Segment Open

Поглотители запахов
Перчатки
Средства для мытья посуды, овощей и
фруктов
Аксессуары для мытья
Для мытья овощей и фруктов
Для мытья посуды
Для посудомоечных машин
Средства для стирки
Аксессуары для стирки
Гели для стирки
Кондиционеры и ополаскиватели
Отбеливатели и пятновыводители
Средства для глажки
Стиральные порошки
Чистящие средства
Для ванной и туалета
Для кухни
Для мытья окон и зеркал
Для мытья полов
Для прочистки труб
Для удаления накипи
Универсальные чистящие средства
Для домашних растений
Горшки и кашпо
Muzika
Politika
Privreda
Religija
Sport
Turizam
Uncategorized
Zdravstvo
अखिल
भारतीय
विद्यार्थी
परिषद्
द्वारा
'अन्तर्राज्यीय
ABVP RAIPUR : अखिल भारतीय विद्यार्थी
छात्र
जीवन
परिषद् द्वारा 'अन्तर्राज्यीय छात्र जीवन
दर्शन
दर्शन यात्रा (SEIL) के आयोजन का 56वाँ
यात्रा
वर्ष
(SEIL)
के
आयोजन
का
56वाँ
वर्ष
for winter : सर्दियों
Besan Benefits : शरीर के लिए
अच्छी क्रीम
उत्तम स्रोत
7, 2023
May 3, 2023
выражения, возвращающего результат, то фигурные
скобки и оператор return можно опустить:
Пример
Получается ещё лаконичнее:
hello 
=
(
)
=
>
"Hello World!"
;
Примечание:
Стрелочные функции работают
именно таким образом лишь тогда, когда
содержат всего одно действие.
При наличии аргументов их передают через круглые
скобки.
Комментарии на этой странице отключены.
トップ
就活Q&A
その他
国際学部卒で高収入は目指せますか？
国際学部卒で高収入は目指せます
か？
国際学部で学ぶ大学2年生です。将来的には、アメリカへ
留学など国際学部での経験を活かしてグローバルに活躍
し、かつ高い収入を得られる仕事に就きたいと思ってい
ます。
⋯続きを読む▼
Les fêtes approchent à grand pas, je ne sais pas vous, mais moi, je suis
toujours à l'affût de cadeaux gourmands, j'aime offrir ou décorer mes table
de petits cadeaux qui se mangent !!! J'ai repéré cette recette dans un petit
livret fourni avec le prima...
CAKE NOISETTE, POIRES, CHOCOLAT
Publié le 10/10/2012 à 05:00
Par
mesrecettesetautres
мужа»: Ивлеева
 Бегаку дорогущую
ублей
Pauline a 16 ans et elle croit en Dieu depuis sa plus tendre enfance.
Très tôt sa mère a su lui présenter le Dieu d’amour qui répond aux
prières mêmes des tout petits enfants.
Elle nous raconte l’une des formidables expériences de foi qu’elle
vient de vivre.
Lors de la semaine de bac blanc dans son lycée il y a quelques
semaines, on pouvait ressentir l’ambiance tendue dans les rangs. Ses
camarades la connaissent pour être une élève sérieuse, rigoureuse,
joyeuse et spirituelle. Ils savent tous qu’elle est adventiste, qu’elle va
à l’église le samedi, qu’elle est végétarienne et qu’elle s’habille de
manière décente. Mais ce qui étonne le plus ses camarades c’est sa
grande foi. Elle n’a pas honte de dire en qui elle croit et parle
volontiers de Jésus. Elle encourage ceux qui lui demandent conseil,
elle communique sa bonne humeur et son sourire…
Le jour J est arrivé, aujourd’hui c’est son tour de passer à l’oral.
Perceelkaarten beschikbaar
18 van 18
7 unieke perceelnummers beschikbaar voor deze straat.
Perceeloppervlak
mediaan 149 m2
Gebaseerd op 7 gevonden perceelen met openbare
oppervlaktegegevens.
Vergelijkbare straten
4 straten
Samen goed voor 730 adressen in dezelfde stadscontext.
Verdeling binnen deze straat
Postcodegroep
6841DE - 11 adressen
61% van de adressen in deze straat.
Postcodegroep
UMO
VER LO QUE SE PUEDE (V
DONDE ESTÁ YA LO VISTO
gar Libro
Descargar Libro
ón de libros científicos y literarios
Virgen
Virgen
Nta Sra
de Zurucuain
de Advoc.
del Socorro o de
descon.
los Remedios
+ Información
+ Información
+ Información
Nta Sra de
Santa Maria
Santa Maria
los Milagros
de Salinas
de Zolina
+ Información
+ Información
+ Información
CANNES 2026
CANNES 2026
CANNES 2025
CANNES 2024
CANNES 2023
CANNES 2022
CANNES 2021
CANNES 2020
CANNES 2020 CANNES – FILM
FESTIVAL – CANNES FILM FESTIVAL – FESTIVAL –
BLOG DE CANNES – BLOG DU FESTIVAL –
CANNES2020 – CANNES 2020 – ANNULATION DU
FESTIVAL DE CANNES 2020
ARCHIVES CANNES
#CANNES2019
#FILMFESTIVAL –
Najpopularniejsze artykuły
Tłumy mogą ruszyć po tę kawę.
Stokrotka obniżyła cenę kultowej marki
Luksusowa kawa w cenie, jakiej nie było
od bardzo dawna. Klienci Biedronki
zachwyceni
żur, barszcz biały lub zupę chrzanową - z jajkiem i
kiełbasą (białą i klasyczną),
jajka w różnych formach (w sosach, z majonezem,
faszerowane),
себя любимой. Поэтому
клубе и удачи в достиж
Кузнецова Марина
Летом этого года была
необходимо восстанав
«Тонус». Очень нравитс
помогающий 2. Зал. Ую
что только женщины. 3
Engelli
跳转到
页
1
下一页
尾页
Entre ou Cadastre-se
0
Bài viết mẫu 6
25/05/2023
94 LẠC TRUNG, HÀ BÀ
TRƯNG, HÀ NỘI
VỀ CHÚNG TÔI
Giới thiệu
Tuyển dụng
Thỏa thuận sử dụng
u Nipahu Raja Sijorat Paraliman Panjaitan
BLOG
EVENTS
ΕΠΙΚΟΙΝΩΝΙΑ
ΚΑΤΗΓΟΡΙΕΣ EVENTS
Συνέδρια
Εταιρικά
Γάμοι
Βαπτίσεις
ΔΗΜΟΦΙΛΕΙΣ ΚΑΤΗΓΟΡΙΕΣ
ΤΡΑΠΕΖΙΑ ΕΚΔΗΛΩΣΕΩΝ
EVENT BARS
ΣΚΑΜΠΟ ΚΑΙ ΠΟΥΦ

Segment Closed

* Work instructions:
Give back all the data exactly as written.

* Solution:
Поглотители запахов
Перчатки
Средства для мытья посуды, овощей и
фруктов
Аксессуары для мытья
Для мытья овощей и фруктов
Для мытья посуды
Для посудомоечных машин
Средства для стирки
Аксессуары для стирки
Гели для стирки
Кондиционеры и ополаскиватели
Отбеливатели и пятновыводители
Средства для глажки
Стиральные порошки
Чистящие средства
Для ванной и туалета
Для кухни
Для мытья окон и зеркал
Для мытья полов
Для прочистки труб
Для удаления накипи
Универсальные чистящие средства
Для домашних растений
Горшки и кашпо
Muzika
Politika
Privreda
Religija
Sport
Turizam
Uncategorized
Zdravstvo
अखिल
भारतीय
विद्यार्थी
परिषद्
द्वारा
'अन्तर्राज्यीय
ABVP RAIPUR : अखिल भारतीय विद्यार्थी
छात्र
जीवन
परिषद् द्वारा 'अन्तर्राज्यीय छात्र जीवन
दर्शन
दर्शन यात्रा (SEIL) के आयोजन का 56वाँ
यात्रा
वर्ष
(SEIL)
के
आयोजन
का
56वाँ
वर्ष
for winter : सर्दियों
Besan Benefits : शरीर के लिए
अच्छी क्रीम
उत्तम स्रोत
7, 2023
May 3, 2023
выражения, возвращающего результат, то фигурные
скобки и оператор return можно опустить:
Пример
Получается ещё лаконичнее:
hello 
=
(
)
=
>
"Hello World!"
;
Примечание:
Стрелочные функции работают
именно таким образом лишь тогда, когда
содержат всего одно действие.
При наличии аргументов их передают через круглые
скобки.
Комментарии на этой странице отключены.
トップ
就活Q&A
その他
国際学部卒で高収入は目指せますか？
国際学部卒で高収入は目指せます
か？
国際学部で学ぶ大学2年生です。将来的には、アメリカへ
留学など国際学部での経験を活かしてグローバルに活躍
し、かつ高い収入を得られる仕事に就きたいと思ってい
ます。
⋯続きを読む▼
Les fêtes approchent à grand pas, je ne sais pas vous, mais moi, je suis
toujours à l'affût de cadeaux gourmands, j'aime offrir ou décorer mes table
de petits cadeaux qui se mangent !!! J'ai repéré cette recette dans un petit
livret fourni avec le prima...
CAKE NOISETTE, POIRES, CHOCOLAT
Publié le 10/10/2012 à 05:00
Par
mesrecettesetautres
мужа»: Ивлеева
 Бегаку дорогущую
ублей
Pauline a 16 ans et elle croit en Dieu depuis sa plus tendre enfance.
Très tôt sa mère a su lui présenter le Dieu d’amour qui répond aux
prières mêmes des tout petits enfants.
Elle nous raconte l’une des formidables expériences de foi qu’elle
vient de vivre.
Lors de la semaine de bac blanc dans son lycée il y a quelques
semaines, on pouvait ressentir l’ambiance tendue dans les rangs. Ses
camarades la connaissent pour être une élève sérieuse, rigoureuse,
joyeuse et spirituelle. Ils savent tous qu’elle est adventiste, qu’elle va
à l’église le samedi, qu’elle est végétarienne et qu’elle s’habille de
manière décente. Mais ce qui étonne le plus ses camarades c’est sa
grande foi. Elle n’a pas honte de dire en qui elle croit et parle
volontiers de Jésus. Elle encourage ceux qui lui demandent conseil,
elle communique sa bonne humeur et son sourire…
Le jour J est arrivé, aujourd’hui c’est son tour de passer à l’oral.
Perceelkaarten beschikbaar
18 van 18
7 unieke perceelnummers beschikbaar voor deze straat.
Perceeloppervlak
mediaan 149 m2
Gebaseerd op 7 gevonden perceelen met openbare
oppervlaktegegevens.
Vergelijkbare straten
4 straten
Samen goed voor 730 adressen in dezelfde stadscontext.
Verdeling binnen deze straat
Postcodegroep
6841DE - 11 adressen
61% van de adressen in deze straat.
Postcodegroep
UMO
VER LO QUE SE PUEDE (V
DONDE ESTÁ YA LO VISTO
gar Libro
Descargar Libro
ón de libros científicos y literarios
Virgen
Virgen
Nta Sra
de Zurucuain
de Advoc.
del Socorro o de
descon.
los Remedios
+ Información
+ Información
+ Información
Nta Sra de
Santa Maria
Santa Maria
los Milagros
de Salinas
de Zolina
+ Información
+ Información
+ Información
CANNES 2026
CANNES 2026
CANNES 2025
CANNES 2024
CANNES 2023
CANNES 2022
CANNES 2021
CANNES 2020
CANNES 2020 CANNES – FILM
FESTIVAL – CANNES FILM FESTIVAL – FESTIVAL –
BLOG DE CANNES – BLOG DU FESTIVAL –
CANNES2020 – CANNES 2020 – ANNULATION DU
FESTIVAL DE CANNES 2020
ARCHIVES CANNES
#CANNES2019
#FILMFESTIVAL –
Najpopularniejsze artykuły
Tłumy mogą ruszyć po tę kawę.
Stokrotka obniżyła cenę kultowej marki
Luksusowa kawa w cenie, jakiej nie było
od bardzo dawna. Klienci Biedronki
zachwyceni
żur, barszcz biały lub zupę chrzanową - z jajkiem i
kiełbasą (białą i klasyczną),
jajka w różnych formach (w sosach, z majonezem,
faszerowane),
себя любимой. Поэтому
клубе и удачи в достиж
Кузнецова Марина
Летом этого года была
необходимо восстанав
«Тонус». Очень нравитс
помогающий 2. Зал. Ую
что только женщины. 3
Engelli
跳转到
页
1
下一页
尾页
Entre ou Cadastre-se
0
Bài viết mẫu 6
25/05/2023
94 LẠC TRUNG, HÀ BÀ
TRƯNG, HÀ NỘI
VỀ CHÚNG TÔI
Giới thiệu
Tuyển dụng
Thỏa thuận sử dụng
u Nipahu Raja Sijorat Paraliman Panjaitan
BLOG
EVENTS
ΕΠΙΚΟΙΝΩΝΙΑ
ΚΑΤΗΓΟΡΙΕΣ EVENTS
Συνέδρια
Εταιρικά
Γάμοι
Βαπτίσεις
ΔΗΜΟΦΙΛΕΙΣ ΚΑΤΗΓΟΡΙΕΣ
ΤΡΑΠΕΖΙΑ ΕΚΔΗΛΩΣΕΩΝ
EVENT BARS
ΣΚΑΜΠΟ ΚΑΙ ΠΟΥΦ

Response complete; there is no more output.